Mary Lou joined me while I watched Jake trot around the meadow behind the store. “I had two women asking for mu tea and one who wanted quinoa,” she said, pronouncing it qwin-oo-ah, but then who wouldn’t? “Oh, and something called adzuki beans.”
“Just ignore them.” I knew that was Shiloh’s doing—the new orders he’d teased me about. “If anyone asks again, tell them we can’t get them. Blame it on the distributors who aren’t willing to deliver this far out.” Mary Lou smiled, looking relieved.

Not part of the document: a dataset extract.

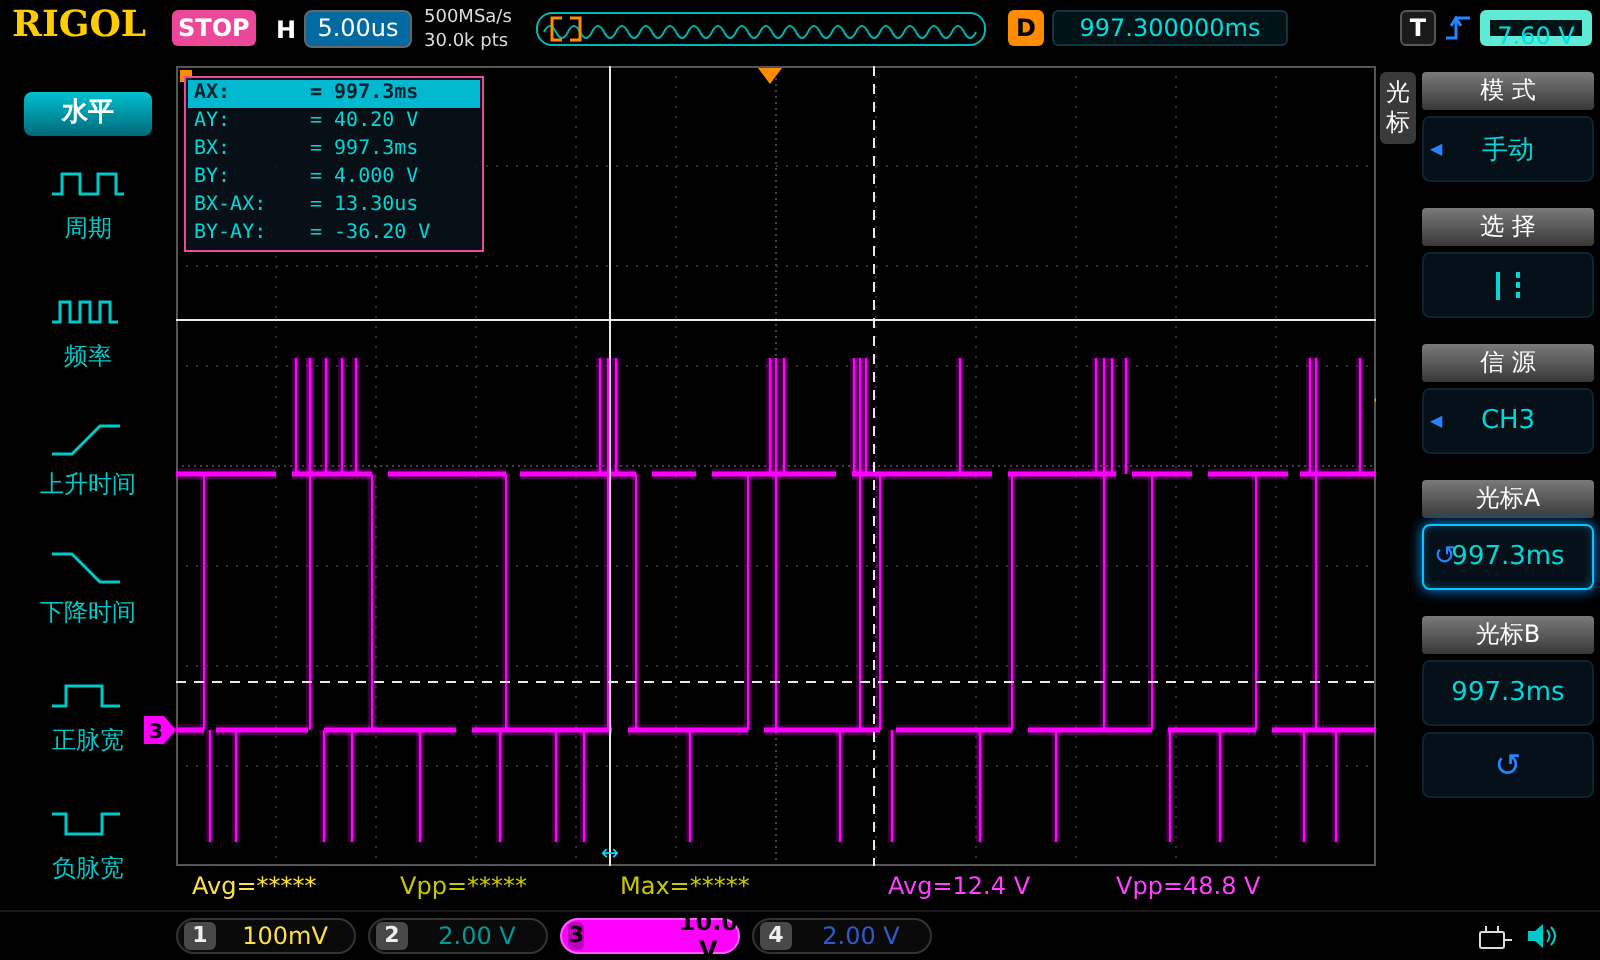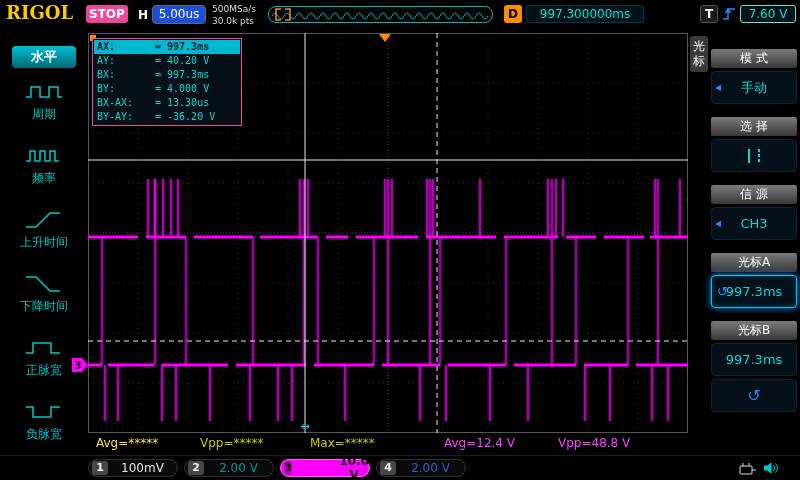"5.00us" .tb-box { background: #1d4ed8 -> #0369a1 }
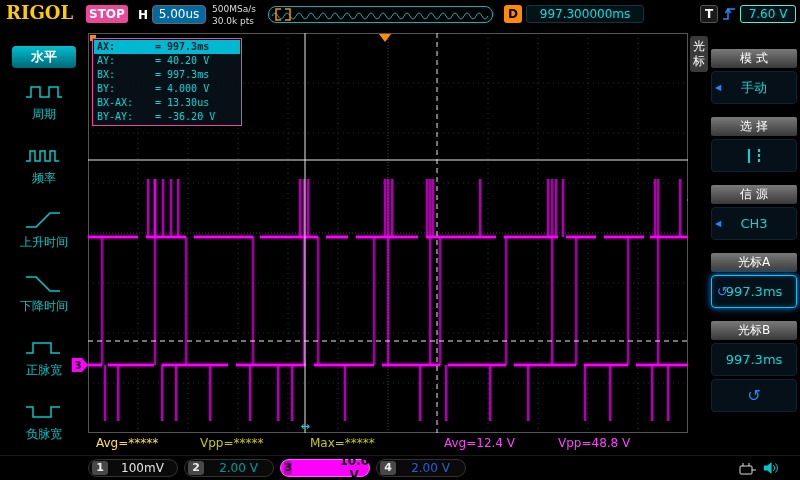"7.60 V" .tlevel-box { border: 1px solid #5eead4 -> 5px solid #5eead4 }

Jake and I piled into the Jeep and headed back to Hanging Dog. When we parked at the cabin, I had no trouble finding the sheriff; I could hear him arguing with Enoch on the back deck. I looked for the kids, but they were nowhere around, likely stuck in their rooms again.
“We know she came back home before she disappeared,” Horne shouted. “The poor woman went through hell and high water to get to a doctor’s appointment, trying to get well for you and the kids.” He looked at Enoch with disgust. “Or at least the kids.”
Enoch’s face contorted as he struggled to find the right words. “Okay,” he finally said, “she did come back. When she got to the house and saw Maddie was here, she got furious. She ranted on and on about that and said she was leaving us. That’s the God’s honest truth. She was shouting so loud, I was afraid the kids would hear her.”